Impact‑Based Lending (LTV)

A lending market that adapts borrow limits to the real cost of exiting positions and the current volatility regime.

Why LTV should be slippage‑aware

Static LTVs ignore how much it costs to unwind risk during turbulence. We make borrow limits a function of execution cost and current volatility.

Impact curve

We estimate the slippage to close a position of size q given pool depth & current curve (AMM + orderbook). LTV never exceeds 1 − slippage(q).

Volatility guardrails

Short‑horizon EWMA volatility scales the maximum loan‑to‑value and increases maintenance margin when regimes shift.

Same‑asset debt

Optional debt in the collateral denomination enables delta‑neutral strategies with lower liquidation correlation.

Policy examples

Simple rules that work on‑chain.

Signal	Effect
EWMA volatility ↑	Reduce MaxLTV; raise maintenance buffer
Pool depth ↑	Increase MaxLTV (risk can exit cheaply)
Orderbook tightens	Increase MaxBorrow for smaller trades

Constant‑Product AMM dynamics & price impact

How the invariant and pool depth govern execution price when liquidations sell collateral into the pool.

AMM invariant

We model reserves X (asset A) and Y (asset B) under the constant‑product x·y=k. Current price of A in B is P_A=Y/X. A liquidation that sells ΔX shifts reserves to X′=X+ΔX and Y′=k/X′; the B received is:

\[B_{\text{out}}=Y-\tfrac{k}{X+\Delta X}=\tfrac{Y\,\Delta X}{X+\Delta X}.\]

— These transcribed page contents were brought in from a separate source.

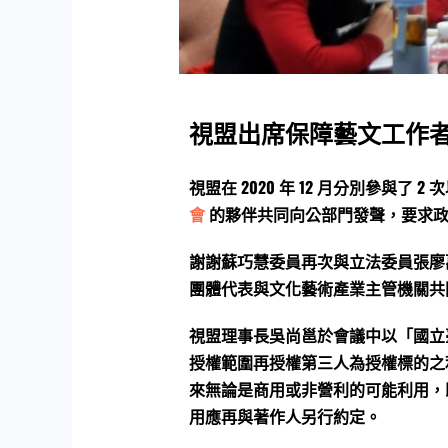
視盟出席保障藝文工作
視盟在 2020 年 12 月分別參與了
會
的夥伴共同向公部門發聲，要求政
謝謝蘇巧慧委員再次與立法委員張廖
團體代表與文化藝術產業主管機關共
視盟理事長吳尚邕於會議中以「國立
授權範圍再授權第三人為授權標的之
來無論是商用或非營利的可能利用，
用應再與著作人另行約定。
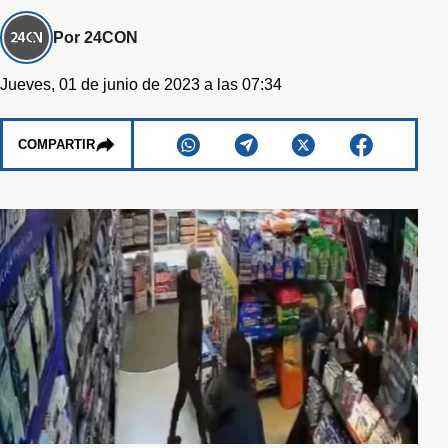
Por 24CON
Jueves, 01 de junio de 2023 a las 07:34
COMPARTIR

The execution price is P_exec=B_out/ΔX=Y/(X+ΔX), lower than P_A. The relative impact (slippage) is:

\[\text{Impact}=1-\tfrac{P_{\text{exec}}}{P_A}=\tfrac{\Delta X}{X+\Delta X}.\]

Intuition: Larger trades relative to pool size (ΔX/X) cause greater price impact; if ΔX=0.5X, impact ≈ 33%.

Incorporating realized volatility into LTV

Use a volatility haircut to budget adverse moves during liquidation.

Volatility haircut

Let σ be realized volatility and consider liquidation horizon t. A worst‑case drop fraction δ (e.g., δ=zσ√t) scales down usable collateral. Then the volatility‑adjusted limit obeys:

\[ \text{Loan} \le (1-\delta)\times \text{Collateral Value}. \]

Equivalently, LTV_vol=1−δ. As σ rises, allowable LTV falls.

Combining slippage & volatility for LTV

Safe LTV must respect both AMM depth (slippage) and expected price moves.

Combined limit

Requiring the liquidation proceeds cover debt with a volatility buffer yields:

\[ LTV_{\max}(\Delta X)=\frac{1-\delta}{1+\Delta X/X}. \tag{★}\]

This couples depth and volatility: larger positions (ΔX/X) and higher δ both reduce allowable LTV.

Figure 1: LTV vs Collateral‑to‑Pool Ratio

Dynamic LTV adjustment for utilization & liquidity

As B reserves are borrowed (utilization rises), any new liquidation suffers more impact. LTV must fall with utilization.

Reserve utilization

Define U_B=1−Y_{current}/Y_{initial}. A simple guard is LTV_{allowed}(U_B)=LTV_{max}·(1−U_B).

Figure 2: LTV Heatmap by Volatility and Collateral Size

Preventing excessive drain

Cap single‑loan size (ΔX/X) and enforce minimum post‑trade reserves Y′. Raise rates at high utilization to discourage further borrowing.

Concluding insights

Comparative scenarios

Deep pools → slippage small → volatility dominates: low‑vol assets can support higher LTV than high‑vol assets.

Shallow pool or huge loan → slippage dominates → even stable assets get conservative LTV caps.

Core principle

LTV must be constrained by market depth and asset risk.

As volatility or intended borrow size grows, the safe LTV region shrinks (see Figures 1–2).

Operational tips

Track ΔX/X against pool depth, apply volatility haircuts, and scale LTV down with utilization.